On the first question the court is of opinion, that positive proof may sometimes be destroyed by that which is negative, and if it can be in any instance whatever, that this is one of them.

This agreement is stated by the defendant Wilson, not in direct answer to any allegation in the bill, but only in a way of avoidance, and to Sullivan’s deposition little credit can be given, because of the gross frauds which it was proven he practised in making this survey, and because some parts of the deposition is contradicted by other testimony more deserving of credit; but neither Wilson nor Sullivan relate the consideration on which Owens entered into this agreement.

Therefore the court are now of opinion, that the testimony which in the former opinion is stated as negative, was rather additional and positive, and puts it beyond doubt if any such agreement was made with Owens as stated in the answer, that it was obtained by the most improper means.

As to the second question, it appears to the court, that in the bill,' fraud is charged on the defendant Wilson, in two respects. First. That when he made the resurvey, he fraudulently departed from the land which the other defendant had before elected and surveyed, and to the injury of the complainants. Second.
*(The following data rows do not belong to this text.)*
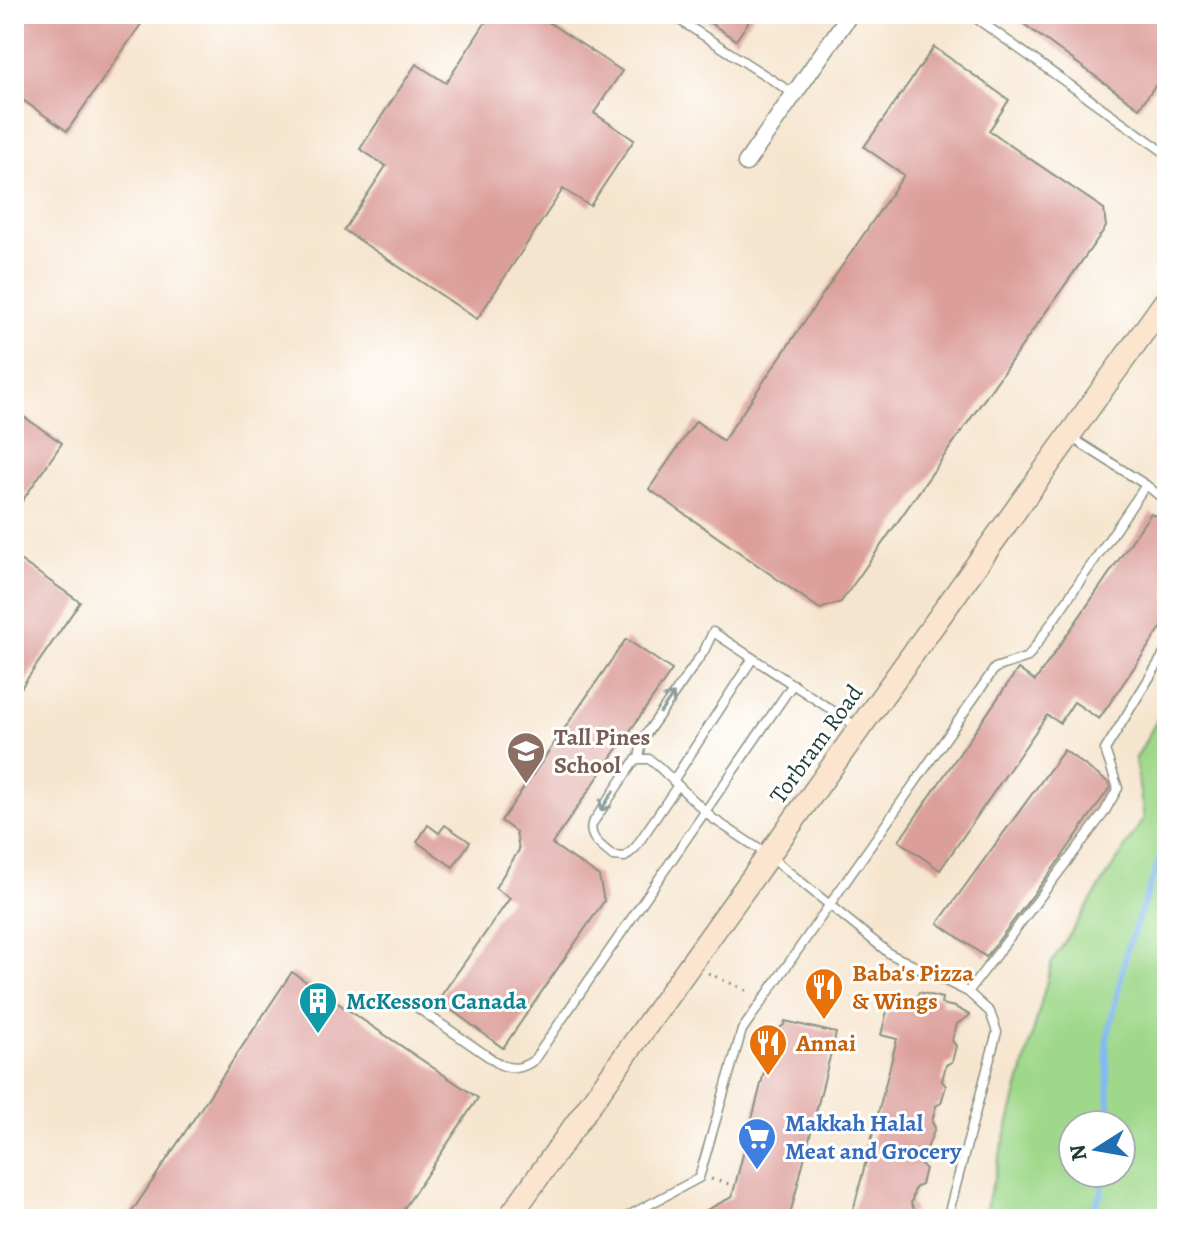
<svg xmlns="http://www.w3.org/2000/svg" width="1181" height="1233" viewBox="0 0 1181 1233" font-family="Alegreya,serif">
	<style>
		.green { fill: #9fd88a; stroke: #5f8a5f; stroke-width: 2; fill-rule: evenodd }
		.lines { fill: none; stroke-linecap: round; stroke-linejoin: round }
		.stream { stroke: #83b9f2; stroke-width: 6 }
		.building { fill: #dc9e99 }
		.service-casing { stroke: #8a9181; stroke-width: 11 }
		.minor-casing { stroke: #8a9181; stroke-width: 19 }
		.secondary-casing { stroke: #8a9181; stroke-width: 25 }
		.path { stroke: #8a9181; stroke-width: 3; stroke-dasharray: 2 6; stroke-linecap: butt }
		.service { stroke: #fff; stroke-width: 8 }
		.minor { stroke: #fff; stroke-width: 16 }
		.secondary { stroke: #fbe5cf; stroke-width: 22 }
		.oneway { stroke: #8f9e9a }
		.labels { text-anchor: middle; stroke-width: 6; stroke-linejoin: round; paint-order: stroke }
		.education-label { font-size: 24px; font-weight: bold; fill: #785e54; stroke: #fff; text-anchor: start }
		.street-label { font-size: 24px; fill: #1f3d34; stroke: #fff }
		.food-label { font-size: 24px; font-weight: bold; fill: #c56008; stroke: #fff; text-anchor: start }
		.culture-label { font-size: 24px; font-weight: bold; fill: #0d838f; stroke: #fff; text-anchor: start }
		.shop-label { font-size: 24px; font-weight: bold; fill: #366cbe; stroke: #fff; text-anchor: start }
	</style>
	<rect width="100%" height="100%" fill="#fff"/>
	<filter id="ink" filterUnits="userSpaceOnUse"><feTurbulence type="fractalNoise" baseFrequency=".0125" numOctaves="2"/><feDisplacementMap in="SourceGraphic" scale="16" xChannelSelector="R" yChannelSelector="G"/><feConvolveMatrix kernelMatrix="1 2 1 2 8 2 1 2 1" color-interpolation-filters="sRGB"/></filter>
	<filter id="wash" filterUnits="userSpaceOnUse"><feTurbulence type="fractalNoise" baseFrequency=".006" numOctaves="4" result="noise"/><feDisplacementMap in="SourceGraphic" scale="32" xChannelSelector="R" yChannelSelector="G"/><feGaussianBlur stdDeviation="1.8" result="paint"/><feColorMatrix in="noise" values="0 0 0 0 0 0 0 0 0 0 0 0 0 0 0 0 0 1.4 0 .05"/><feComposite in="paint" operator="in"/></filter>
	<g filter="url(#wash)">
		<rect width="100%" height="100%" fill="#f6e5ce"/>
		<!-- green -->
		<path class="green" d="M 1167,702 L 1167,1219 L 983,1219 L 1052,962 L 1144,818 L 1135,760 ZM 1073,1125 L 1121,1125 L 1121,1173 L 1073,1173 Z"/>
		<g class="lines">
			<!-- stream -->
			<path class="stream" d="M 1110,1125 L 1106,1044 L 1127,950 L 1167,839
				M 1088,1219 L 1101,1194 L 1104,1173"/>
		</g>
		<g id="blocks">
			<!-- building -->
			<path class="building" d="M 14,14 L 148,14 L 67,131 L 14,94 Z
				M 491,14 L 536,14 L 622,71 L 594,113 L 634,140 L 590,206 L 563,189 L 477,319 L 344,230 L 386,166 L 360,149 L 416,64 L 446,83 Z
				M 697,14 L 754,14 L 736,40 Z
				M 1010,14 L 1167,14 L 1167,69 L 1139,108 Z
				M 934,47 L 1009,100 L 989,131 L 1104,209 L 1106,227 L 841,602 L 820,609 L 649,489 L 696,421 L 723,441 L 904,175 L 864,147 Z
				M 14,410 L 62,443 L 14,513 Z
				M 1151,513 L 1167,524 L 1167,619 L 1099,719 L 1074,702 L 1060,723 L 1047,715 L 940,870 L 899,841 L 1018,669 L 1035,681 Z
				M 14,556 L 80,602 L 14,698 Z
				M 626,639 L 672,670 L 552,844 L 599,876 L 604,901 L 503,1048 L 438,1000 L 510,898 L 495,888 L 519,850 L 516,832 L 501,821 Z
				M 1064,750 L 1109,783 L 1110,787 L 1061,858 L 986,957 L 938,923 Z
				M 428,825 L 439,833 L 445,825 L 470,842 L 453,867 L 417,842 Z
				M 292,972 L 478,1098 L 397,1219 L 127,1219 Z
				M 919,992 L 942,998 L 941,1004 L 955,1007 L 970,1015 L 957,1024 L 952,1040 L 956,1046 L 952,1062 L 946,1065 L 942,1081 L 946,1086 L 941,1103 L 936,1106 L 932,1122 L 935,1128 L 921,1164 L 925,1168 L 921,1185 L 915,1188 L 911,1204 L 914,1209 L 912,1219 L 851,1219 L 897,1039 L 881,1035 L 891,995 L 916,1001 Z
				M 785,1021 L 836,1033 L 789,1219 L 689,1219 L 732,1197 L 770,1049 L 775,1046 L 778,1029 L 784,1025 Z"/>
		</g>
	</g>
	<g filter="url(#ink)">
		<use href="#blocks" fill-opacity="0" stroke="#8a9181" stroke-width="2"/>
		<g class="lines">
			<!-- service casing -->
			<g class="service-casing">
				<path id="service" d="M 670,14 L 794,94
					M 970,14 L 1167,154
					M 1069,436 L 1146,485
					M 639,759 L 642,740 L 704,651 L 713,632 L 859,728
					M 673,781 L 753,658
					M 678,785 L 635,848 L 625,857 L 613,856 C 603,847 588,839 592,824 L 633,763 L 637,759 L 649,759 L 658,766 L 712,818 L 768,855 L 890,954 L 968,992 L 990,1012 L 997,1032 L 947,1219
					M 968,992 L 1104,813 L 1118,788 L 1105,750 L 1167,649
					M 412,1004 L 499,1064 C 512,1070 522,1069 534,1060 L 793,684
					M 622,1219 L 699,1178 L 742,1030 L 995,668 L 1028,657 L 1146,485 L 1167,502"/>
			</g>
			<!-- minor casing -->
			<g class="minor-casing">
				<path id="minor" d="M 746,163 L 850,14"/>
			</g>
			<!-- secondary casing -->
			<g class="secondary-casing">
				<path id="secondary" d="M 508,1219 L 1167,299"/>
			</g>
			<!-- path -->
			<path class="path" d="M 708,973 L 752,993
				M 711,1179 L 733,1185"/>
			<!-- service -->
			<use href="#service" class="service"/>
			<!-- minor -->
			<use href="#minor" class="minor"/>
			<!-- secondary -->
			<use href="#secondary" class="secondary"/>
		</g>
		<!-- one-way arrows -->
		<defs><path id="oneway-shaft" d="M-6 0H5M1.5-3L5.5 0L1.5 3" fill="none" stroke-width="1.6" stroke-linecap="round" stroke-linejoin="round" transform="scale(2)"/></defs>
		<g class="oneway">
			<use href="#oneway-shaft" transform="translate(667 703) rotate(-55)"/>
			<use href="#oneway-shaft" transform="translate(607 801) rotate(124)"/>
		</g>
	</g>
	<!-- icons -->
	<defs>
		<g id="school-pin" transform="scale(2)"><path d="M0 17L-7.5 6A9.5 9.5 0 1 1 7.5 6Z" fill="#8d6e63" stroke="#fff"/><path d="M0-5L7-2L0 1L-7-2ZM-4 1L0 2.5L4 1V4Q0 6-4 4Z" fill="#fff"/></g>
		<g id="restaurant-pin" transform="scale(2)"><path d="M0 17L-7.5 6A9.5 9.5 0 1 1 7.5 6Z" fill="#e8710a" stroke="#fff"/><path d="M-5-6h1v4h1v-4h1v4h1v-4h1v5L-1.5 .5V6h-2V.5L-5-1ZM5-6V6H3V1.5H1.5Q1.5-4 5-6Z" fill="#fff"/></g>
		<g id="building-pin" transform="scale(2)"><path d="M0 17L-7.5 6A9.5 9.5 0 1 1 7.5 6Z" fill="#0f9aa8" stroke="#fff"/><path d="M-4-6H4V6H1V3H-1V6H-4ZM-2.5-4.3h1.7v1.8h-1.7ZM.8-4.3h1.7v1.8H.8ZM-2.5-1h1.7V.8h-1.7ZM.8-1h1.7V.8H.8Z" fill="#fff"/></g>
		<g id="supermarket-pin" transform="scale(2)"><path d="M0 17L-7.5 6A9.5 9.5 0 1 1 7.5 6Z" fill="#3f7fe0" stroke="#fff"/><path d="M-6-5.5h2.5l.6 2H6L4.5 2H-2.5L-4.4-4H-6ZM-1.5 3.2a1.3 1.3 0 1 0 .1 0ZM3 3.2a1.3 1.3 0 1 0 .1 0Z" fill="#fff"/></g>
	</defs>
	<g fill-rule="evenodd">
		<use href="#school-pin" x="526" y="751"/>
		<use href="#restaurant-pin" x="824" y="987"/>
		<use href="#building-pin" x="318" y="1001"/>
		<use href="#restaurant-pin" x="768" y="1043"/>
		<use href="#supermarket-pin" x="757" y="1137"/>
	</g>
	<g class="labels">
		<!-- education labels -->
		<g class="education-label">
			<text x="554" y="745">Tall Pines<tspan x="554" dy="28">School</tspan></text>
		</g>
		<!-- street labels -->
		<g class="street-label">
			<text transform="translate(816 744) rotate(-54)" y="8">Torbram Road</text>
		</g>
		<!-- food labels -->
		<g class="food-label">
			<text x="852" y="981">Baba's Pizza<tspan x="852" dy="28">&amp; Wings</tspan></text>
			<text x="796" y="1051">Annai</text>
		</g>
		<!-- culture labels -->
		<g class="culture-label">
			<text x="346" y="1009">McKesson Canada</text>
		</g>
		<!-- shop labels -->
		<g class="shop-label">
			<text x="785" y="1131">Makkah Halal<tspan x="785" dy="28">Meat and Grocery</tspan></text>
		</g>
	</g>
	<!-- margin -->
	<rect width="1181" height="1233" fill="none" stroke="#fff" stroke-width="48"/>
	<!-- north arrow -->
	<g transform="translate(1097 1149) rotate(259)"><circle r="38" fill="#ffffff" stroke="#a5b1ae" stroke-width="2"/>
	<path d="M0-6L14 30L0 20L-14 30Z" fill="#1f6fb2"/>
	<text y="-12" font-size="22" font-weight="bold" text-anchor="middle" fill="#1f3d34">N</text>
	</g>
</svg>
That the defendant Wilson had fraudulently instigated Sullivan to make a survey for the complainants contrary to their entry.

The court was of opinion and is still of opinion, that in the first respect, the charge was clearly fixed by the proof of the assertions made by Wilson to Owens, and recited in the former opinion of the court.

As to the second part of the charge, it was not fully proven that *169Wilson had. instigated Sullivan, although strong circumstances appear to support the charge, but by the assertion of Wilson before alluded to, in connection with other testimony, it was clearly proven, that Wilson himself used the most unjustifiable measures to prevent the survey of the complainants from being made agreeably to entry, and whether Sullivan was or was,not instrumental, in giving these measures success, it seems to the court must be an immaterial circumstance, the object of Wilson having been some how accomplished.

On the third question the court is of opinion that the decree does not express or imply that an exchange of land between the parties was intended by the court, but that the conveyances which they are directed to make were dictated by' different and sufficient principles, similar to those entered on the record of yesterday in the case of Jackson and Owens v. Whitaker.

On a view of the whole errors alleged in this cause the court is of opinion that the interlocutory and final decrees made and pronounced in this cause ought to stand unaltered and confirmed, save only that it is now further decreed and ordered that the complainant shall, on or before the 1st day of October next, execute a deed unto the defendants as in the said last mentioned, decree is directed; and, likewise, that the defendants shall, on or before the said 1st day of October next, execute a deed unto the complainants, as in the said last mentioned decree, is, also, directed. Costs, etc.

Note. — The year in which the entry of Margaret Pendergrass’ settlement was made with the surveyor is omitted; it was in 1779.